▸ **ACTIVITY**:
From the listing below, copy only the lines from the line that contains "wall art: none" to the line that contains "laundry hamper: present", counting those two lines as part of the copy.

▸ **EXTRACTED INFORMATION**:
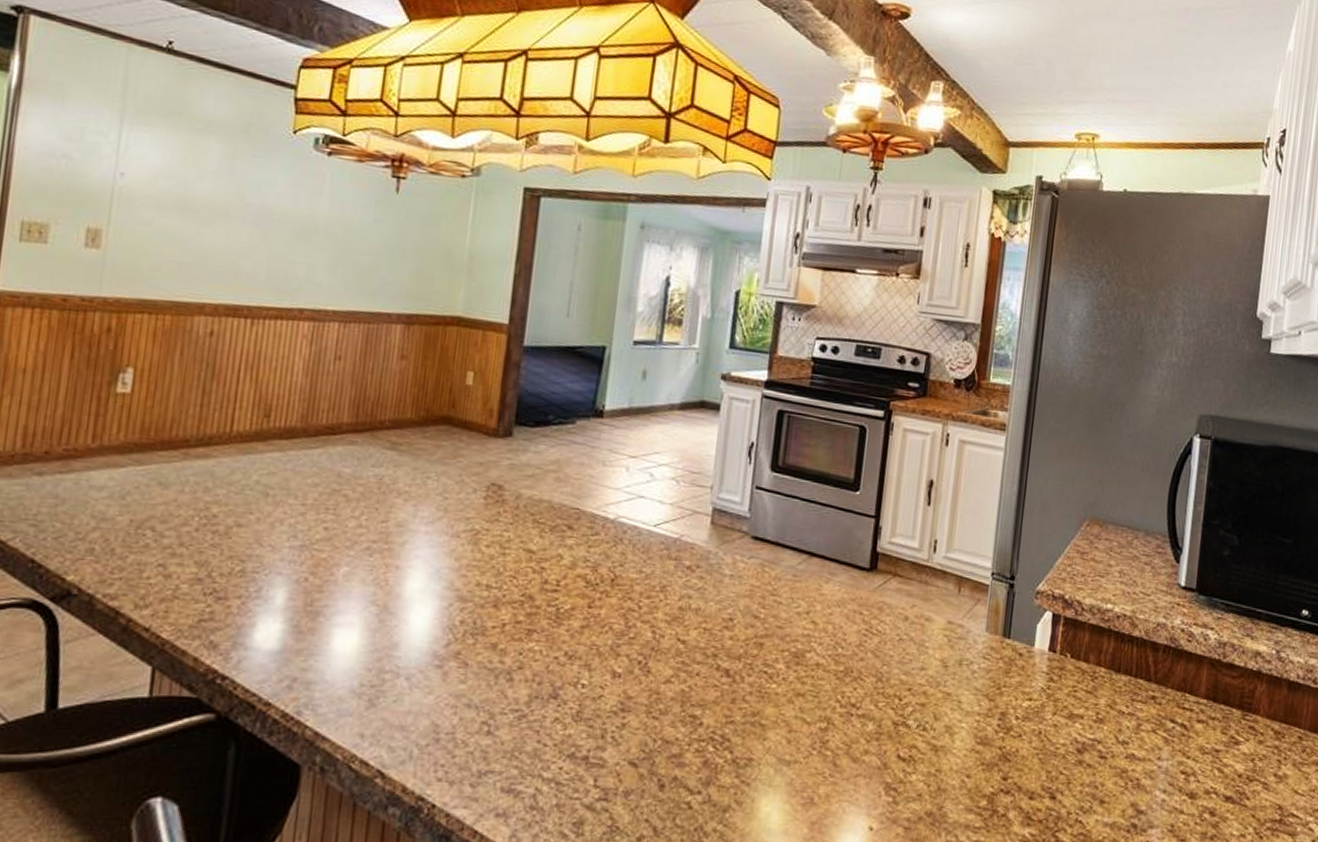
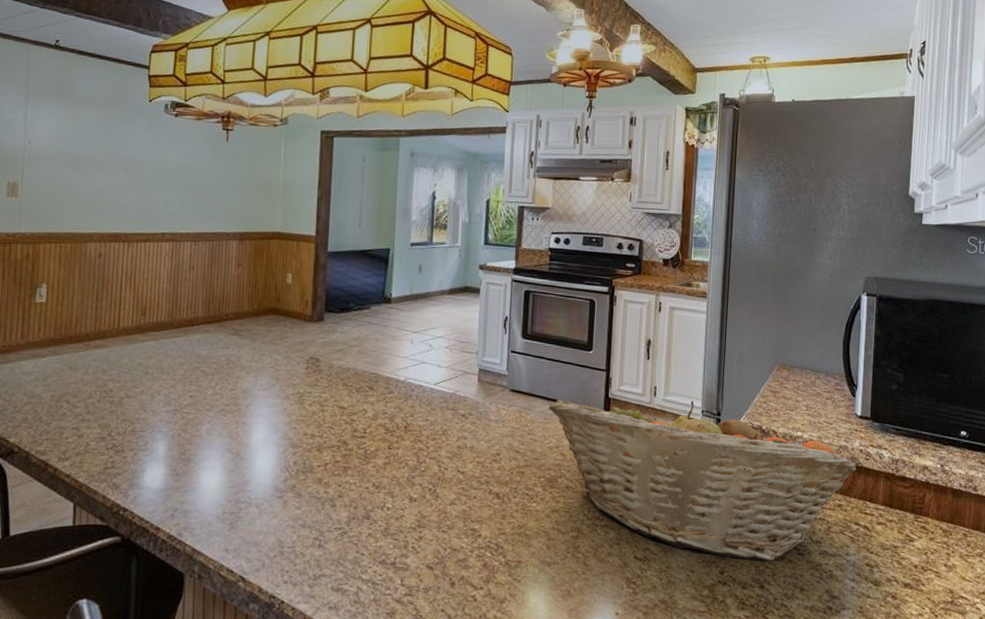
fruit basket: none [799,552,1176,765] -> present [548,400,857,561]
...
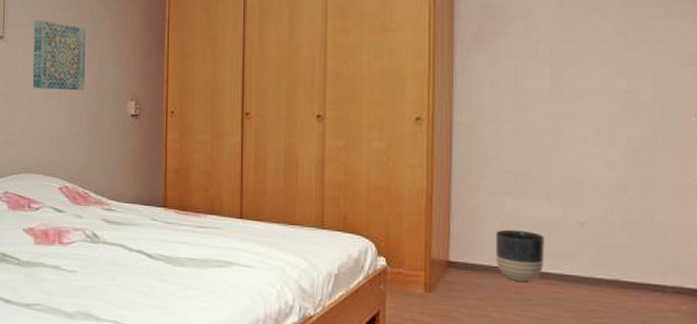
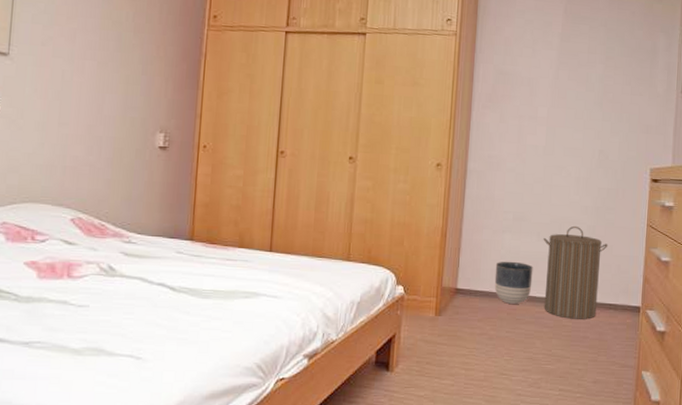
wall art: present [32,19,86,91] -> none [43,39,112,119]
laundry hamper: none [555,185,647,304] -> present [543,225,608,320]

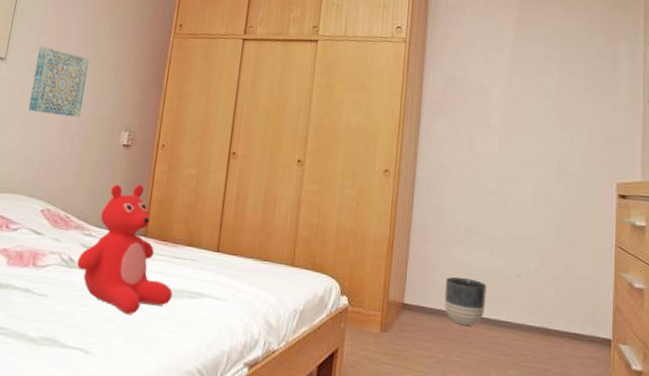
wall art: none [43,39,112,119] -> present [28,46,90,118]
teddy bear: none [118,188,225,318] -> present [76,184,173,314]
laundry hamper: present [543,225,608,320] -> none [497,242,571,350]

▸ **RESPONSE TO THE TASK**:
wall art: none [43,39,112,119] -> present [28,46,90,118]
teddy bear: none [118,188,225,318] -> present [76,184,173,314]
laundry hamper: present [543,225,608,320] -> none [497,242,571,350]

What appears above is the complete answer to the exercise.